Here are our choices of the best places to roam from home and be a virtual ecoXplorer.
Roam From Home Around the World
Virtual Wildlife Safari
Go on safari in South Africa, to track elephants, lions, giraffes and more.
These FREE live-streamed safaris are filmed at private game preserves, and broadcast daily at 9:30am and Midnight Eastern Time, which is dawn and dusk in South Africa, when the animals are active.
WilThere’s also the chance to send your questions by email, to be answered during the broadcasts by the expert safari guides.
Virtual Vatican, Sistine Chapel & St. Peter’s Basilica
Tour one of the world’s most famous and finest art collections with a licensed English-speaking guide.
The one-hour virtual tour includes:
The Vatican Museums
- Over the years, Popes have collected some of the most important art treasures as testament to their power and opulence. The Borgia Apartments, for instance, were made exclusively for the Borgia Pope Alexander VI. The Gallery of Maps, which are included in the tour, feature some of the most accurate hand-drawn maps of their day.
Sistine Chapel
- Painted by Michelangelo over the course of four years, this feat of Western art stands as one of the most important pieces in the world. With your guide, learn the details of the painstaking labor behind this great work, as well as others nearby like the frescoes painted by Renaissance master Sandro Botticelli.
Saint Peter’s Basilica
- This is the largest church in the world, and the last stop on the virtual tour. Baroque sculptor Bernini built the impressive Baldacchino above the spot where St. Peter himself is supposedly buried. With your guide, you will experience this amazing work as well as another of Michelangelo’s masterpieces: La Pieta.
Tickets for this virtual tour are $15, and all proceeds go towards keeping the licensed guides employed and paid while the sites are shut down by the Coronavirus pandemic.

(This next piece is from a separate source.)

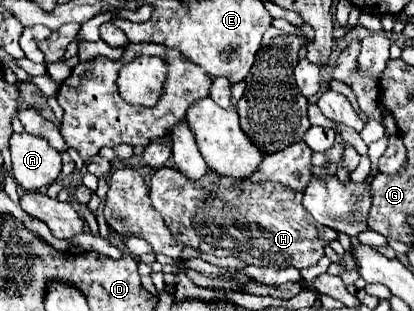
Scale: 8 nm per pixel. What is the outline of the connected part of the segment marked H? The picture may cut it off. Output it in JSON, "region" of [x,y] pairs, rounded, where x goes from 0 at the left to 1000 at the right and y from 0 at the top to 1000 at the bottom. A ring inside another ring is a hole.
{"region":[[[386,540],[367,566],[362,592],[362,637],[372,650],[372,669],[391,682],[401,727],[411,733],[415,759],[464,791],[483,810],[517,817],[517,823],[565,823],[575,836],[589,836],[594,849],[614,855],[657,855],[657,862],[691,862],[710,855],[720,868],[763,855],[768,836],[783,823],[783,791],[797,772],[812,772],[812,746],[802,746],[792,727],[768,720],[725,656],[729,624],[720,611],[705,611],[676,585],[609,585],[609,579],[570,579],[551,566],[531,566],[517,547],[507,547],[493,572],[478,572],[464,585],[459,572],[444,572],[435,547],[425,540]]]}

Virtual Historic Frankfurt
The Old Town dates from the 1200s, with crenelated buildings and a huge town square.
Even 800 years later, Altstadt (Old Town in German) remains the heart of the city, with museums, theater, sidewalk cafes and a thoroughly modern vibe.
This virtual tour of the old town shows it all, including the recent renovations that recreated several historic buildings according to their original plan.

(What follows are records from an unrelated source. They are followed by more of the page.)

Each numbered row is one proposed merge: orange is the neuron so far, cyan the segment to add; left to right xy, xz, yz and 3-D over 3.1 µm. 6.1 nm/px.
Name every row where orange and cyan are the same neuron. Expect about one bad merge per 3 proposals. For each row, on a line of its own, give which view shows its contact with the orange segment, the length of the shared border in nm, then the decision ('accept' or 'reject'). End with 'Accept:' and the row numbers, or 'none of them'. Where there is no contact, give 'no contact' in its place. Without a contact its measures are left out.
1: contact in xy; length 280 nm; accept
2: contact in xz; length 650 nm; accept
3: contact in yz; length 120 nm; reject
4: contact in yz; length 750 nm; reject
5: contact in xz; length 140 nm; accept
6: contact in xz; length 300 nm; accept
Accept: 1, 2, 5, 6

Download the “Frankfurt Old Town AR” app from Google Play or the Apple App Store, scan the postcard, and tap the highlights you would like to see.

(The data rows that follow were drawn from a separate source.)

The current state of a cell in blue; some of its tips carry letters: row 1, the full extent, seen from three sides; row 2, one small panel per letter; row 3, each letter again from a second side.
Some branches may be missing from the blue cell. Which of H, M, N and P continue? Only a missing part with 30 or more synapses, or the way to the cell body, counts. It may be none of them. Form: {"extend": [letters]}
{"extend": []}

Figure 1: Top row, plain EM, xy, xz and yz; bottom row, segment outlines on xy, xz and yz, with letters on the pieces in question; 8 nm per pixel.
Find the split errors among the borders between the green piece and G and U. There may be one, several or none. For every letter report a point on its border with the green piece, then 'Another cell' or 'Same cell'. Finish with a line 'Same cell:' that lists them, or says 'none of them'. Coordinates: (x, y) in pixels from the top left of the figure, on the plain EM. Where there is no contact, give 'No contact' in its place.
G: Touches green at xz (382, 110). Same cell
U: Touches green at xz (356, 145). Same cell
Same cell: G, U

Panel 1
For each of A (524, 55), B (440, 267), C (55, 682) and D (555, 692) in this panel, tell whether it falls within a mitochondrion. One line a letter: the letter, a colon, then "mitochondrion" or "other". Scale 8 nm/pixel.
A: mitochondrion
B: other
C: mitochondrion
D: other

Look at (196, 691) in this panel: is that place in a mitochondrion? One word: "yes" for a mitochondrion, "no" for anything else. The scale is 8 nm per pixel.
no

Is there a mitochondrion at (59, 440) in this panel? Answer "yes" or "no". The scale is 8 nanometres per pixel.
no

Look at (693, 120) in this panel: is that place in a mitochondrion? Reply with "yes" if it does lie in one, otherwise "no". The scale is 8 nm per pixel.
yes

Click here to take a virtual tour of Frankfurt’s old town.
- Full disclosure – My father was born in Frankfurt and I have visited many times, including to research and write the Frankfurt chapter of multiple recent editions of Fodor’s Germany.
Roam From Home in the USA
Virtual Pittsburgh
Take a tour of Steel City with the curator at the Carnegie Museum of Art Heinz Architectural Center.
His FREE virtual tour retraces the steps first taken by the University of Pittsburgh professor of art and architecture history Franklin Toker in his 1986 book Pittsburgh: An Urban Portrait.
Photographs taken during Ryan’s Toker-inspired walks around Pittsburgh are being shared as part of Storyboard, CMOA’s online journal whose fourth issue, per the museum, features “reflections from our staff and members of our community on ways that their lives and work have been affected by the unfolding COVID-19 pandemic.”
Pittsburgh’s wealth of landmark architecture makes it a rich and somewhat unsung city to explore by foot with the express purpose of gawking at buildings—admirers of Gothic revival are in for a real treat—no matter what Frank Lloyd Wright may have once said.
You’ll find more of Ryan’s photos, accompanied by snippets of critical commentary pulled from Toker’s book, at the Storyboard website.
Virtual National Parks
National Park Week was the last week in April, but every week of the year should be National Parks Week so we can appreciate these wonders any time.
The Find Your Virtual Park page on NPS.gov provides resources that feature the sights and sounds of parks, games, videos, webcams and kid-friendly activities year-round.
The National Park Foundation offers a series of virtual escapes as well as suggestions for home-based park experiences.

Virtual Vintage Vehicles
The Peterson Automotive Museum in Los Angeles houses one of the most fabulous collections of historic vehicles on the planet, with the most valuable and rare of them parked in what’s called The Vault.
Take a ride into the first ever full Vault Tour, with more than 60 minutes and 250 of the rarest and most expensive cars in the world.
See everything from celebrity cars, Ferraris, Bugattis, and race cars.
It’s on the Peterson’s YouTube channel, and it’s FREE.